_Directions_: Rewrite the stretch from the line containing "Back to results" through the line containing "Reset filters" in the entries below as a numbered list, skipping any blank lines.

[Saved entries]
· · · ·

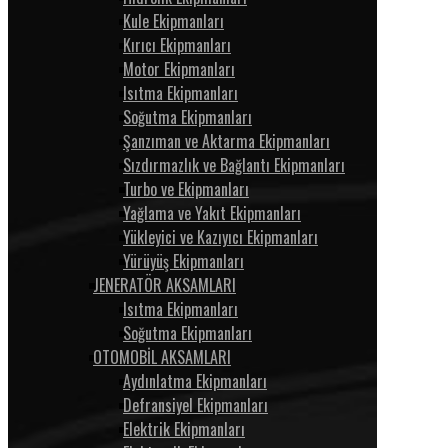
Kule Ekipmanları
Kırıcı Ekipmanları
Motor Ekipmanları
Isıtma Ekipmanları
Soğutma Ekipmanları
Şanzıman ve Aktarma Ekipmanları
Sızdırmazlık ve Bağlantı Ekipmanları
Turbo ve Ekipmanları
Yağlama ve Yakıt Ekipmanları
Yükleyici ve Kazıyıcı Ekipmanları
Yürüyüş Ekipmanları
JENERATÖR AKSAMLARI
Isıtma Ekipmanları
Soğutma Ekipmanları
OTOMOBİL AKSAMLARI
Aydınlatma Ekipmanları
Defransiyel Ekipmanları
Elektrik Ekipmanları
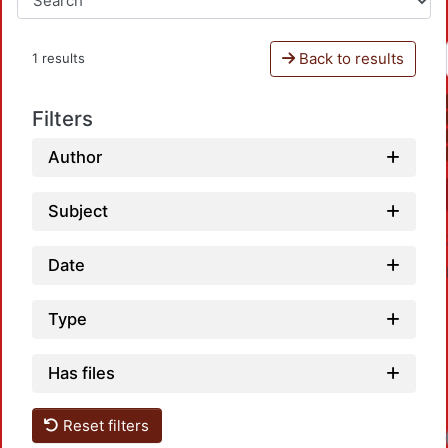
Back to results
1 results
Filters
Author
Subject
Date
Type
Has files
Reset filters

· · · ·

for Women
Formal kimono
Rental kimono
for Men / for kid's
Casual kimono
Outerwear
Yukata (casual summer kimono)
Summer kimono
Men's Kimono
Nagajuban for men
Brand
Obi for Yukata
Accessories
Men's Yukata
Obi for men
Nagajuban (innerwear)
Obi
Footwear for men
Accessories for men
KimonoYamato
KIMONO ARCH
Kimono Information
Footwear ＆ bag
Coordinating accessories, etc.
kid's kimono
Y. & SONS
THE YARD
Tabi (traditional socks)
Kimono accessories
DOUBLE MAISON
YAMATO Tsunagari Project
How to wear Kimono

· · · ·

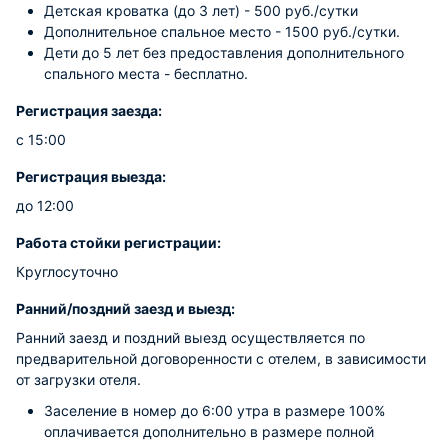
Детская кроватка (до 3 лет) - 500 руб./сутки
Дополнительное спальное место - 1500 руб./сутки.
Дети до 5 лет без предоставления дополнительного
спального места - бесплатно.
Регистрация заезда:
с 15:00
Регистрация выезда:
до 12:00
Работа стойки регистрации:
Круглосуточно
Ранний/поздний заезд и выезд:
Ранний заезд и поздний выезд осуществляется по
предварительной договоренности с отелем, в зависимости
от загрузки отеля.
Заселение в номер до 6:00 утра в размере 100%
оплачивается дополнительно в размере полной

· · · ·

_Written response_:
1. Back to results
2. 1 results
3. Filters
4. Author
5. Subject
6. Date
7. Type
8. Has files
9. Reset filters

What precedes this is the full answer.